● **Document section**:
After a minute or so of colloquy, I was whoa-wowed to learn that Barbara A. Ph.D. did 18 years teaching at Manhattan’s Pace U (a few blocks away from where I tenementented 1970-1990).

You see, meta-mysterious coincidence was not limited to mere geographical proximity. No, in addition to the nearness, there were the scholarly and the not so scholarly minds working in unbeknownst tandem.

How so? Dr. Barb was writing about Laura Riding. LeClerc was holed up in his Vandam Street flop reading a blue and brown bound paperback of Riding’s writings.

So, about 20 years later, I meet B. Adams at a little Hudson Valley library. She’s telling me she wrote The Enemy Self. I’m telling her I definitely have eyes for her text.

After all, the late Laura - late of a fruit farm in Wabasso, Florida (The State. The State. Not the Village where the library…,), but born in New York City (Barbara and me too.) as Laura Reichenthal - whiz-kid who scholarships up to Cornell.

In Ithaca, she writes about growing up in a socialist, secular, Jewish household in Brooklyn. Red Dad and Mom were earnest about human progress. They weren’t big on animal rights though. Dad slew all of Jenny’s (Laura’ cat) kittens as his way of welcoming them into the world. Laura the non-sectarian would later write “cats were Christian pleasures”. An unusual thought , that.

Whilst versifying and being long gone of mom and pop, Laura ups and marries History Professor Dr. Gottschalk. Doc and Mizuzz G. leave Cornell before Laura gets her degree. Now a spouse, and never to be a bachelor, Laura was 22 when The Fugitive accepted several of her poems. Several other prominent journals did as well.

Meanwhile, the roving couple jumped form New York for a short stop in Illinois. From there they ambled to Louisville, where Doc Gottschalk got a teaching gig

With Laura now taking up residence in the Confederacy, Allen Tate ( the fugitive from The Fugitve) visited her in Kentucky. He was enchanted with his young contributor. “Her intelligence is pervasive, but always you get the conviction that the Devil and all Pandemonium couldn’t dissuade her of her tendency.”

Tate’s take on Riding would be echoed by all sorts of distinguished people - including Professor Barbara Adams herself.

● **What you need to do**:
**1.** Copy the part of the passage on Laura Riding starting with "In Ithaca, she" and going on through "thought , that.".
**2.** Tell whether each statement agrees with the passage on Laura Riding, answering yes or no and quoting the words that decide it: (a) Barbara Adams taught at Pace University for 18 years. (b) Laura Riding completed her degree at Cornell. (c) Laura was 22 when The Fugitive accepted several of her poems.
**3.** Go on with the passage on Laura Riding from its last sentence.

● **Material provided**:
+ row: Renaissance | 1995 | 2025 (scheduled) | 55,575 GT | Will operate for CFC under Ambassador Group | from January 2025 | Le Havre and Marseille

● **Responses to the exercise**:
**1.**
In Ithaca, she writes about growing up in a socialist, secular, Jewish household in Brooklyn. Red Dad and Mom were earnest about human progress. They weren’t big on animal rights though. Dad slew all of Jenny’s (Laura’ cat) kittens as his way of welcoming them into the world. Laura the non-sectarian would later write “cats were Christian pleasures”. An unusual thought , that.

**2.**
(a) Yes: "did 18 years teaching at Manhattan’s Pace U"
(b) No: "Doc and Mizuzz G. leave Cornell before Laura gets her degree."
(c) Yes: "Laura was 22 when The Fugitive accepted several of her poems."

**3.**
Surely, Laura was sure of herself for sure.

Nevertheless, Tate was bemused, bewildered and bewitched. So Riding rode the railway to Tennessee - the Brooklyn Dodger who could hang with the bourbon and mint julep guys.

The fugitive group included Tate, John Crowe Ramson, Robert Penn Warren and others whose names I cant remember right now.

They were men of high learning, and a social and political conservatism that was born out of a sense that the “southern aristocratic tradition” was being eroded by technology and finance.

No one will ever think Brooklyn a place where the Stars and Bars could ever fly - but the impressed and somewhat puzzled gentlemen at Vanderbilt accepted the brilliant but severe philosopher-poet as a true blue and gray fugitive.

Now having charmed-dominated Lee’s last hold-out lieutenants, Riding dumped Gottschalk and moved back to New York. Somewhere in a two year?- whirlwind, J. C. Ransom mailed a copy of The Fugitive across the Atlantic to the still WWI weary Robert Graves. Graves was very much impressed with Laura Ridings poetry.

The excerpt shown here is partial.